- [Prompt]
Each record needs to be transcribed word for word, though without its pictures.

- [Dataset extract]
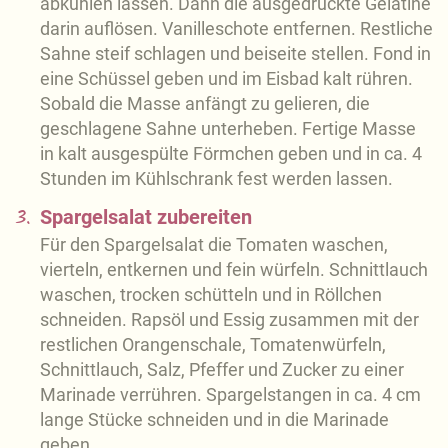
abkühlen lassen. Dann die ausgedrückte Gelatine
darin auflösen. Vanilleschote entfernen. Restliche
Sahne steif schlagen und beiseite stellen. Fond in
eine Schüssel geben und im Eisbad kalt rühren.
Sobald die Masse anfängt zu gelieren, die
geschlagene Sahne unterheben. Fertige Masse
in kalt ausgespülte Förmchen geben und in ca. 4
Stunden im Kühlschrank fest werden lassen.
3.
Spargelsalat zubereiten
Für den Spargelsalat die Tomaten waschen,
vierteln, entkernen und fein würfeln. Schnittlauch
waschen, trocken schütteln und in Röllchen
schneiden. Rapsöl und Essig zusammen mit der
restlichen Orangenschale, Tomatenwürfeln,
Schnittlauch, Salz, Pfeffer und Zucker zu einer
Marinade verrühren. Spargelstangen in ca. 4 cm
lange Stücke schneiden und in die Marinade
geben.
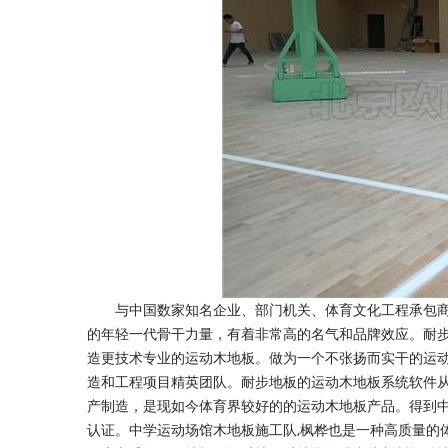
与中国数家知名企业、部门机关、体育文化工程承包商
的年轻一代骨干力量，有着非常高的名气和品牌效应。耐步
造更技术专业的运动木地板。做为一个不张扬而实干的运
造和工程项目精英团队。耐步地板的运动木地板系统软件从
产制造，是现如今体育界较好的的运动木地板产品。得到中
认证。中学运动场馆木地板施工队,枫桦也是一种高质量的体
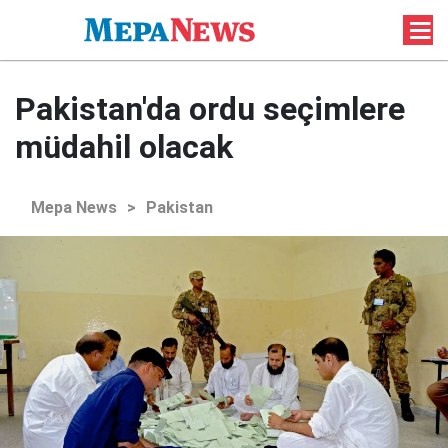
Pakistan'da ordu seçimlere
müdahil olacak
Mepa News
>
Pakistan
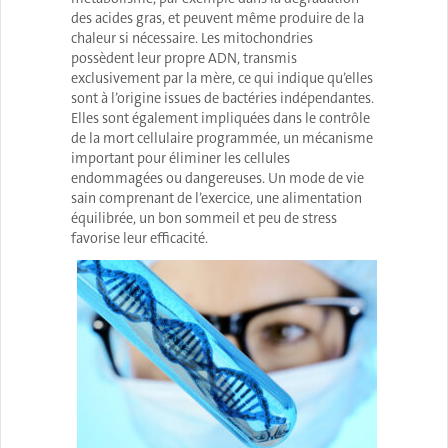
des acides gras, et peuvent même produire de la
chaleur si nécessaire. Les mitochondries
possèdent leur propre ADN, transmis
exclusivement par la mère, ce qui indique qu’elles
sont à l’origine issues de bactéries indépendantes.
Elles sont également impliquées dans le contrôle
de la mort cellulaire programmée, un mécanisme
important pour éliminer les cellules
endommagées ou dangereuses. Un mode de vie
sain comprenant de l’exercice, une alimentation
équilibrée, un bon sommeil et peu de stress
favorise leur efficacité.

- [Exercise result]
abkühlen lassen. Dann die ausgedrückte Gelatine
darin auflösen. Vanilleschote entfernen. Restliche
Sahne steif schlagen und beiseite stellen. Fond in
eine Schüssel geben und im Eisbad kalt rühren.
Sobald die Masse anfängt zu gelieren, die
geschlagene Sahne unterheben. Fertige Masse
in kalt ausgespülte Förmchen geben und in ca. 4
Stunden im Kühlschrank fest werden lassen.
3.
Spargelsalat zubereiten
Für den Spargelsalat die Tomaten waschen,
vierteln, entkernen und fein würfeln. Schnittlauch
waschen, trocken schütteln und in Röllchen
schneiden. Rapsöl und Essig zusammen mit der
restlichen Orangenschale, Tomatenwürfeln,
Schnittlauch, Salz, Pfeffer und Zucker zu einer
Marinade verrühren. Spargelstangen in ca. 4 cm
lange Stücke schneiden und in die Marinade
geben.
与中国数家知名企业、部门机关、体育文化工程承包商
的年轻一代骨干力量，有着非常高的名气和品牌效应。耐步
造更技术专业的运动木地板。做为一个不张扬而实干的运
造和工程项目精英团队。耐步地板的运动木地板系统软件从
产制造，是现如今体育界较好的的运动木地板产品。得到中
认证。中学运动场馆木地板施工队,枫桦也是一种高质量的体
Pakistan'da ordu seçimlere
müdahil olacak
Mepa News
>
Pakistan
des acides gras, et peuvent même produire de la
chaleur si nécessaire. Les mitochondries
possèdent leur propre ADN, transmis
exclusivement par la mère, ce qui indique qu’elles
sont à l’origine issues de bactéries indépendantes.
Elles sont également impliquées dans le contrôle
de la mort cellulaire programmée, un mécanisme
important pour éliminer les cellules
endommagées ou dangereuses. Un mode de vie
sain comprenant de l’exercice, une alimentation
équilibrée, un bon sommeil et peu de stress
favorise leur efficacité.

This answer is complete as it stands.